Two systems built independently — one by Anthropic’s engineering team inside a production CLI serving millions, one by a solo AI consultant iterating through months of daily use — arrived at strikingly similar architectures.

This points to convergent constraints: the problem space of persistent agent memory is narrow enough that independent implementations converge.

graph TD
    P1["Problem: LLMs have no persistent memory"] --> S1["Solution: File-based persistent storage"]
    P2["Problem: Loading everything every time is cost-prohibitive"] --> S2["Solution: Index + detail two-stage approach"]
    P3["Problem: Mixing rules and state causes staleness"] --> S3["Solution: Hierarchical separation"]
    P4["Problem: Mid-session cleanup breaks flow"] --> S4["Solution: Process at session boundaries"]
    P5["Problem: Storing everything degrades search quality"] --> S5["Solution: Explicit exclusion criteria"]

    S1 --> C["Convergence: Same architecture"]
    S2 --> C
    S3 --> C
    S4 --> C
    S5 --> C

Both systems start from these five constraints and arrive at the same architecture.

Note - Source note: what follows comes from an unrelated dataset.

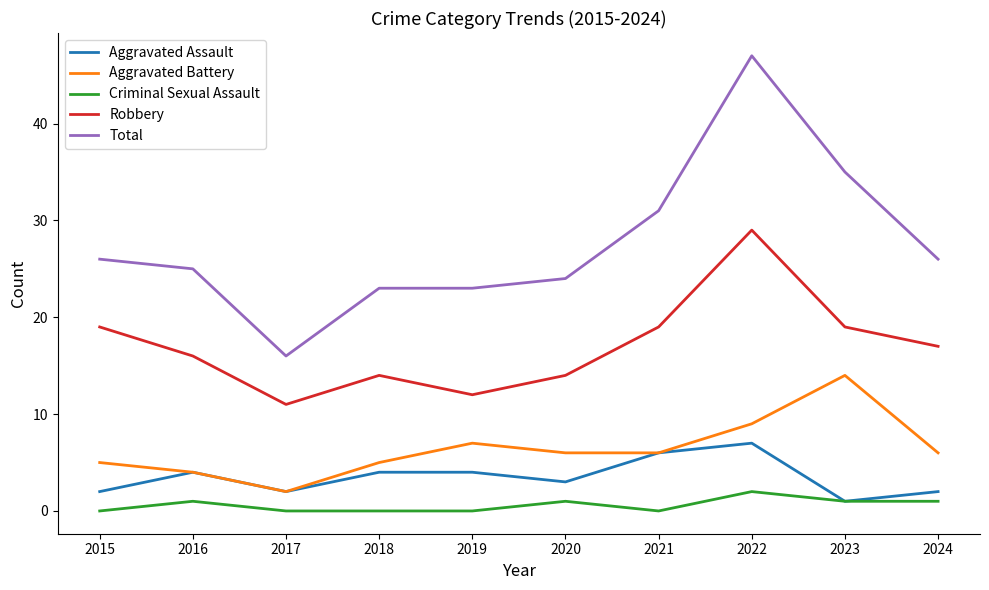

List the series in order of their peak value, lowest first.

Criminal Sexual Assault, Aggravated Assault, Aggravated Battery, Robbery, Total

But the divergence is equally instructive:

Dimension	My System Optimized For	CC Optimized For
Reliability	Human oversight (explicit commands)	Automation (no human dependency)
Placement accuracy	Validation (validate_placement)	Model judgment (no validation)
Cross-project visibility	Global router (MEMORY.md)	Per-project isolation
Context management	Trust the model	Active circuit breaking
Memory cleanup	On-demand (check_stale)	Automatic (retention policies)

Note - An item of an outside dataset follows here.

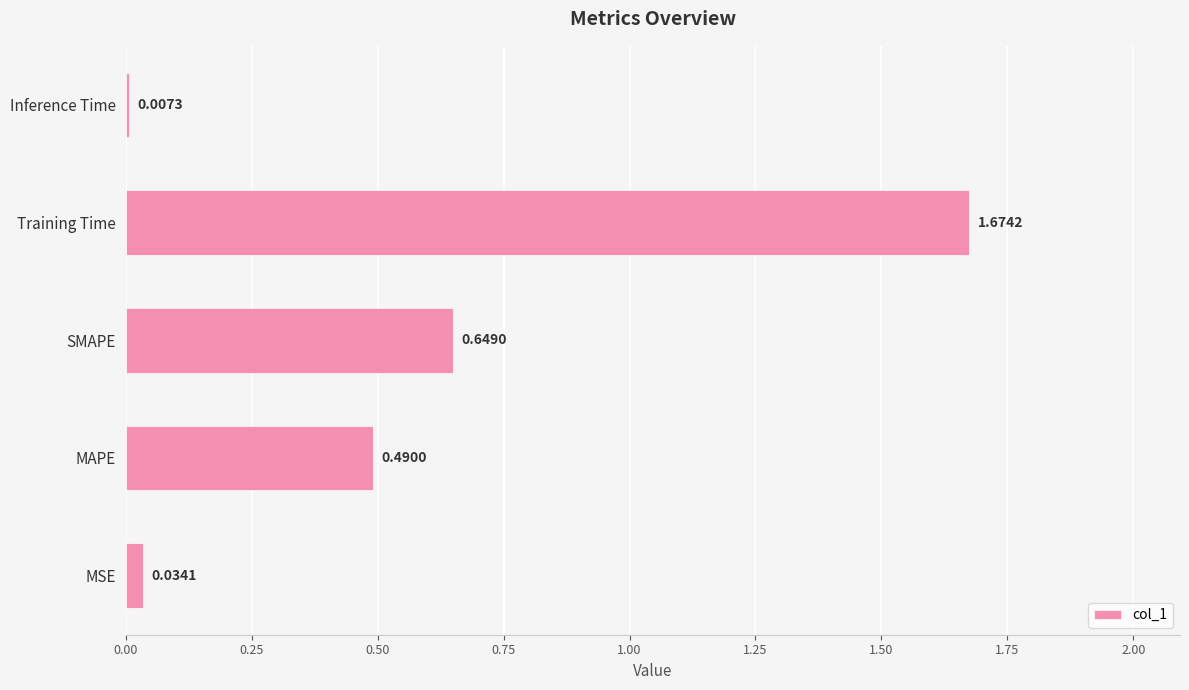

What is the change in value from SMAPE to Inference Time?

-0.6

I optimized for accuracy and control. Claude Code optimized for reliability and automation. Neither is universally better.

The ideal system would combine both: automatic lifecycle hooks with explicit placement validation. Automatic memory consolidation with human-auditable session journals. Per-project isolation with cross-project semantic routing.

Neither system is complete. Claude Code lacks placement validation and cross-project awareness. My system lacks circuit breakers and cache optimization. The future is a synthesis — and the convergence itself is the strongest validation that both approaches are on the right track.

Sources & Limitations

This series synthesizes the following publicly available analyses and does not directly contain leaked source code.

Source	URL	Focus
ccunpacked.dev	ccunpacked.dev	Visual architecture guide, tool/command catalog
Wikidocs Analysis	wikidocs.net/338204	Detailed technical analysis (execution flow, state, rendering)
PyTorch KR	discuss.pytorch.kr	Community analysis + HN discussion synthesis
Claw Code	github.com/ultraworkers/claw-code	Clean-room reimplementation (Rust/Python), PARITY.md gap analysis

Analysis date: April 2, 2026. Anthropic issued DMCA takedowns on 8,100+ forks and discontinued npm distribution shortly after the leak, so some sources may have changed accessibility. Features behind feature flags are unreleased and may be modified or deprecated before launch.